Thoughts on John 6

Today’s reading: 2 Kings 7; John 6

The end of John 6 has been an incredibly important piece of Scripture to my Christian life.

There is a lot that happens in John 6, but it starts with the feeding of the 5000, and then, later in the chapter, the people come looking for Jesus, essentially looking for Him to perform the same miracle and feed them again. This leads to a whole interaction about Jesus Himself being the true bread from Heaven which will fully and permanently satisfy. But because so many people are there for the wrong reasons, looking for a free meal or a spectacle rather than looking for the true spiritual life Jesus offers, Jesus intentionally uses increasingly provocative language to polarize the crowd, and John tells us it was so effective that many of His disciples turned away and stopped following Him.

As everyone else is walking away from Jesus, John records a couple verses that I have come back to over and over again over the years:

“So Jesus said to the twelve, “Do you want to go away as well?” Simon Peter answered him, “Lord, to whom shall we go? You have the words of eternal life, and we have believed, and have come to know, that you are the Holy One of God.” - John 6:67-69

These verses are simple, and maybe I’m reading into them a little too much, but given the context, and given what Peter says, I don’t think I am.

When Jesus asks the twelve if they want to go as well, Peter doesn’t say, “No, Lord, we understand what you mean about eating your flesh and drinking your blood. It makes complete sense and we aren’t disturbed by it at all.” I think Peter’s response indicates that they were just as confused and disturbed by what Jesus said as everyone else that was leaving, but there was a key difference between those that left and those that stayed. Peter says, “Lord, to whom shall we go? You have the words of eternal life, and we have believed, and have come to know, that you are the Holy One of God.” Peter didn’t need to understand everything Jesus said and did if he knew who Jesus was. From everything else they had seen and heard, the twelve understood that Jesus was the Holy One of God, and their confusion or lack of understanding could not change who Jesus was. So if they left, where else could they possibly go? If they chose not to follow Jesus, they were turning away from God, and who else could they turn to?

I have felt this way so many times. There were times early on after I became a Christian that I really didn’t want Christianity to be true because I wanted to be free to run after my own sin and live the life I wanted to live free of consequences. I didn’t want my life to be about Christ, and I didn’t want to have to reorder my priorities around His values and purposes, but what choice did I have? After studying the evidence for it, I was so fully convinced of the truth of the Bible and of the person and reality of Jesus, that I couldn’t deny it was truth. So where did that leave me? To continue to live the way I wanted to live was to actively rebel against God Himself, and then who could I turn to? Who could I appeal to for eternal life if I rejected the life God was offering? So to some extent I felt trapped, but it was because I could not deny what I knew to be true, even when I didn’t like the implications of that truth. Times I wanted to turn away from God, the Holy Spirit would bring Peter’s words to my mind, “Where else could I go?”

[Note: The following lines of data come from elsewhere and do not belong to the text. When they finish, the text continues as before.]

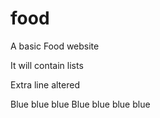 # food
A basic Food website

It will contain lists

Extra line altered

Blue blue blue
Blue blue blue blue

As I have grown in the Lord past those initial years of following Him half-heartedly, really wishing I could go on living for the world rather than for Him, these have still been important verses for me. How often do my desires conflict with what God calls us to? How often do I want to keep in my life something that the Lord calls sin? And yet, I have come to know and believe that these are the words of truth, and they tell me that my thoughts and desires are fallen, that my flesh is at enmity with God, and that my heart is deceitful beyond all else, but they also tell me that God is good, and as the author of life, He knows how life works best, so when He calls something sin, it is not because He wants to suck the fun out of life, it is because He designed and created us for something better. So I, like Peter, don’t need to understand everything and don’t need to have every answer before I can follow after the Lord. I don’t need to always understand why God calls something sin, or to “feel” like I agree with His design. I know enough to know who He is, to know that He is good, and to know that what He has for me is better than what I can get for myself, and so where else could I go?

Other times, the Christian life has just been harder than life would be not following the Lord, and it can be tempting to stop. Or things about the Christian life can just be confusing, like why God is allowing us to experience what we are experiencing or suffer what we are suffering. But in all of these things and at all of these times, Peter’s words ring in my ears, “Where else could I go?” Jesus is the way, the truth, and the life, and no one can get to the Father except through Him, and that is where I want to be for eternity, with my Father in Heaven. So no matter what, I know it’s worth it.

I don’t have all the answers, and I don’t understand everything the Lord allows or calls me to, but I know the One in whom I have believed, the Holy One of God who has the words of eternal life, and that is enough.